Ce qu'il reste

En France, depuis 1554, la pratique du glanage autorise quiconque à ramasser, à l’issue des moissons, les épis de blé oubliés. Des abris en pierre sèche étaient construits au milieu des champs, pour offrir un coin d’ombre aux glaneurs et glaneuses. Le temps passe, cette pratique se perd et les cabanes sont laissées à l’abandon. Ces architectures finiront enfouit par l’environnement extérieur, qui se dépose sur la pierre et qui l’altère, laissant place à de nouveaux paysages.

En écho au glanage, j’ai ramassé les plantes qui poussent dans ces environnements, pour extraire la chlorophylle présente dans les feuilles. J’ai révélé des images de ces architectures en friche, par la technique de l’anthotype. Processus artisanal et intimement lié au rythme de la terre, il est une alternative pour révéler des images de manière écologique. Ces images sensibles à la lumière, finiront par disparaître, tout comme ces architectures, dont la mémoire creuse les racines du paysage actuel.

Si le geste de glaner se cache derrière la fabrication de ces images, leurs interprétations n’en demeurent pas moins plurielles.
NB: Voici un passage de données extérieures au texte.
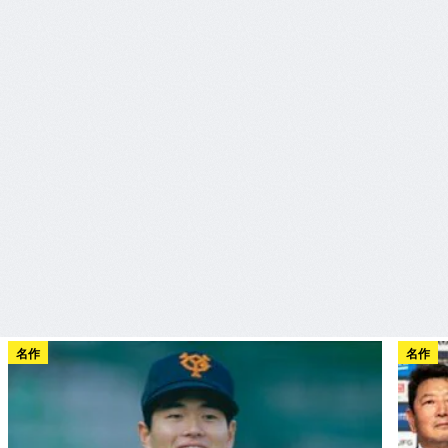
名作
名作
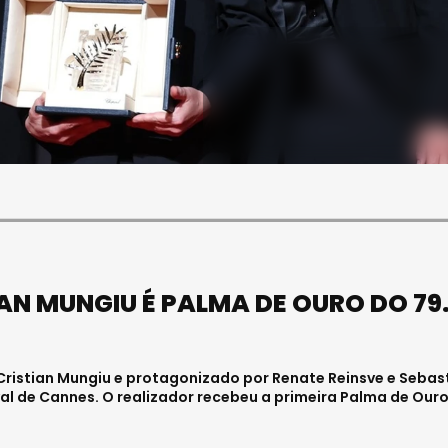
SOCIEDADE
SOCIEDADE
FUNERAL DA MÉDICA
U PAULA ALMEIDA,
VISEENSE RITA REBELO
ENFERMEIRA NO
REALIZA-SE NA SEXTA-
AL DE VISEU
FEIRA
026 . 11:00
Julho 29, 2026 . 13:15
AN MUNGIU É PALMA DE OURO DO 79.
o Cristian Mungiu e protagonizado por Renate Reinsve e Sebas
val de Cannes. O realizador recebeu a primeira Palma de Our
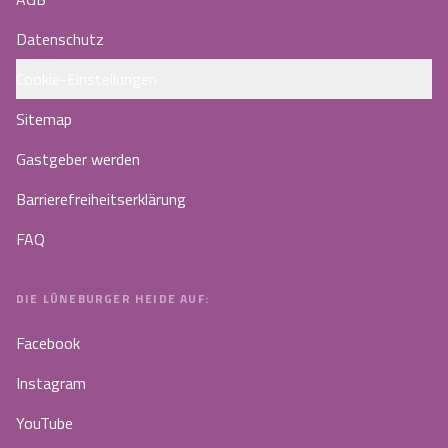
Datenschutz
Cookie-Einstellungen
Sitemap
Gastgeber werden
Barrierefreiheitserklärung
FAQ
DIE LÜNEBURGER HEIDE AUF:
Facebook
Instagram
YouTube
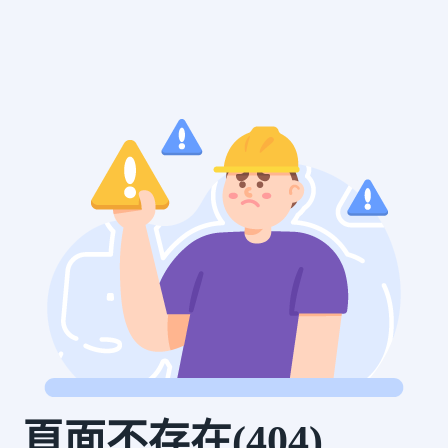
頁面不存在(404)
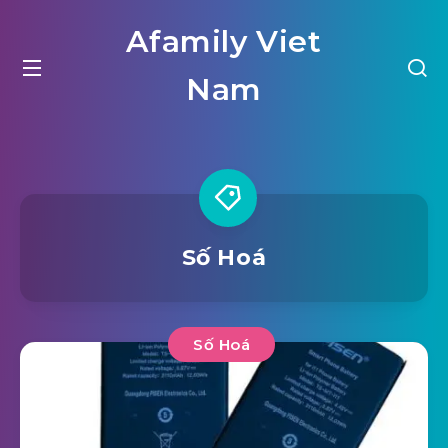
Afamily Viet
Nam
Số Hoá
Số Hoá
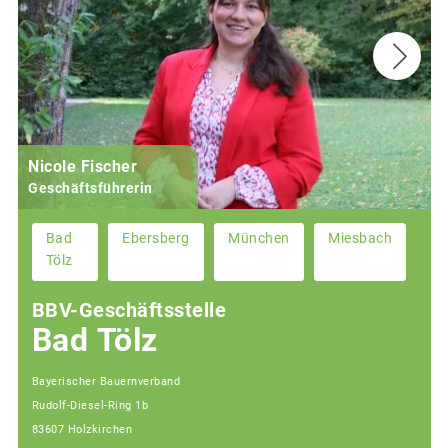
Nicole Fischer
Geschäftsführerin
Bad
Ebersberg
München
Miesbach
Tölz
BBV-Geschäftsstelle
Bad Tölz
Bayerischer Bauernverband
Rudolf-Diesel-Ring 1b
83607 Holzkirchen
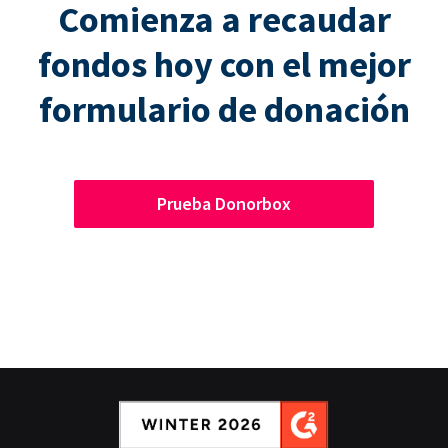
Comienza a recaudar
fondos hoy con el mejor
formulario de donación
Prueba Donorbox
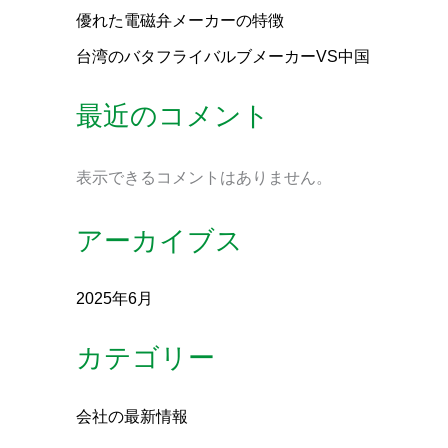
優れた電磁弁メーカーの特徴
台湾のバタフライバルブメーカーVS中国
最近のコメント
表示できるコメントはありません。
アーカイブス
2025年6月
カテゴリー
会社の最新情報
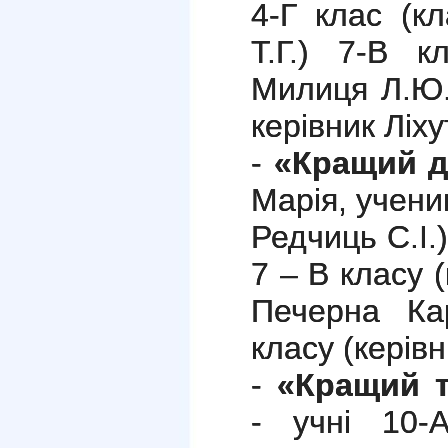
4-Г клас (к
Т.Г.) 7-В к
Милиця Л.Ю.
керівник Ліху
-
«Кращий д
Марія, учени
Редчиць С.І.
7 – В класу 
Печерна Ка
класу (керівн
-
«Кращий т
- учні 10-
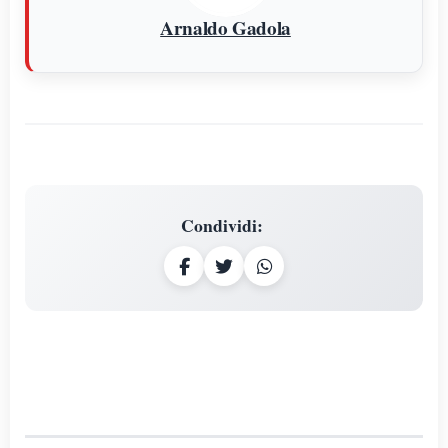
Arnaldo Gadola
Condividi
:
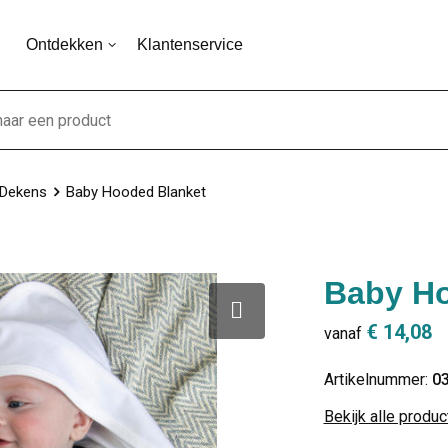
Ontdekken
Klantenservice
Dekens
Baby Hooded Blanket
Baby Ho
€ 14,08
vanaf
Artikelnummer:
0
Bekijk alle produ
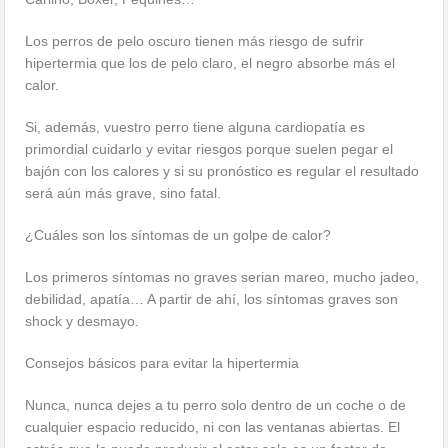
Los perros de pelo oscuro tienen más riesgo de sufrir
hipertermia que los de pelo claro, el negro absorbe más el
calor.
Si, además, vuestro perro tiene alguna cardiopatía es
primordial cuidarlo y evitar riesgos porque suelen pegar el
bajón con los calores y si su pronóstico es regular el resultado
será aún más grave, sino fatal.
¿Cuáles son los síntomas de un golpe de calor?
Los primeros síntomas no graves serian mareo, mucho jadeo,
debilidad, apatía… A partir de ahí, los síntomas graves son
shock y desmayo.
Consejos básicos para evitar la hipertermia
Nunca, nunca dejes a tu perro solo dentro de un coche o de
cualquier espacio reducido, ni con las ventanas abiertas. El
En effet, c’est en ramassant ce qu’il reste au sol, en capturant ce qu’il reste d’une architecture en ruines, que j’interroge ce qu’il reste d’une image qui s’efface.
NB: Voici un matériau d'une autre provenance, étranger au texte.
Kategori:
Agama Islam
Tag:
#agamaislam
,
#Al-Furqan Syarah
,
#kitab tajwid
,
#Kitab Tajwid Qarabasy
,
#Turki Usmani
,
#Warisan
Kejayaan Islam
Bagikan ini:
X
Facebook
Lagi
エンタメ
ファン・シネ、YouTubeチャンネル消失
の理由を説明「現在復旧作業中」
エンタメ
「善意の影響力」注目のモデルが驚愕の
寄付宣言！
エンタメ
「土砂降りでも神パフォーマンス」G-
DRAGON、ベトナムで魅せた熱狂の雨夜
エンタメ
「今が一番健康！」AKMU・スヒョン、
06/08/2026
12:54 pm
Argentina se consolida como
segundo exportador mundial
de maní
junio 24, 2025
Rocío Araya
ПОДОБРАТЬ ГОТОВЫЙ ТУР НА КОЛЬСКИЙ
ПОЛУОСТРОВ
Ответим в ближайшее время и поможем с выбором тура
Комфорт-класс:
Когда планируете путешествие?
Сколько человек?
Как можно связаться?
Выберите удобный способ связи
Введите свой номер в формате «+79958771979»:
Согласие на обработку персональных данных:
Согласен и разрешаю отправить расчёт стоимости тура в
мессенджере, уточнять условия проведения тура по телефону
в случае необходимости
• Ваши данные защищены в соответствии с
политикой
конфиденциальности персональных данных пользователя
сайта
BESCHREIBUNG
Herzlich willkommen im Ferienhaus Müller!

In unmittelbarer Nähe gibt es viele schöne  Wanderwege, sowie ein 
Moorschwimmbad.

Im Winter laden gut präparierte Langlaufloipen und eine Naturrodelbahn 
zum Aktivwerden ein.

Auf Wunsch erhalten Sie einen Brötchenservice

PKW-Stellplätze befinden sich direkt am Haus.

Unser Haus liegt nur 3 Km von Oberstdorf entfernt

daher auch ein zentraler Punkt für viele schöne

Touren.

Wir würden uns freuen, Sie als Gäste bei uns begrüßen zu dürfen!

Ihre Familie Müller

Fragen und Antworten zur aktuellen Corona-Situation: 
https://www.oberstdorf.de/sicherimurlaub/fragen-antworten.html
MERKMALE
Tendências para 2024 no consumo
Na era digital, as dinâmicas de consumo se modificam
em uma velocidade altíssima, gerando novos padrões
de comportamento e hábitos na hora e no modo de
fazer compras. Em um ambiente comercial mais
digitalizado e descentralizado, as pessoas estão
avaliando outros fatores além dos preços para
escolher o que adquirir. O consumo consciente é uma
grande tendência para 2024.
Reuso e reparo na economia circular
Anthotype, papier kozo, dimensions variables

2022-2023

Texte curatorial de Camille de Sancy

EXTRAIT (lire la totalité du texte ici)

Avant l’ère industrielle, des abris en pierre sèche étaient construits au milieu des champs pour les cultivateurs saisonniers. Le temps passe, les machines remplacent les pioches ; les cabottes en pierre sèche sont laissées à l’abandon. France-Lan Lê Vu photographie ces vieilles bâtisses peu à peu dévorées par la végétation environnante. A l’image de la glaneuse, qui ramasse à l’issue des moissons, les épis de blé oubliés, elle cueille des pétales de coquelicots qui lui serviront à la réalisation de ses images. Elle macère ses récoltes, imbibe le pinceau du jus obtenu, pour en badigeonner le papier et le recouvre ensuite d’un négatif. L’ensemble est exposé plusieurs jours au soleil, afin que l’image se révèle. Les images ainsi obtenues demeurent sensibles à la lumière et s’estompent au fil du temps au même titre que leur sujet dévoré par la végétation.

En réactivant le geste de la glaneuse et en créant des oeuvres éphémères France-Lan Lê Vu se place en rupture vis-à-vis du mode de production actuelle des images. Elle valorise un geste intimement lié au rythme de la terre. Un geste qui dénonce un point de non retour lié à notre surconsommation. La nature reprend ici ses droits sur la culture. France-Lan Lê Vu nous invite à revenir à l’essentiel, aux gestes primaires qui ont permis à l’homme de se développer et de travailler la matière pour créer.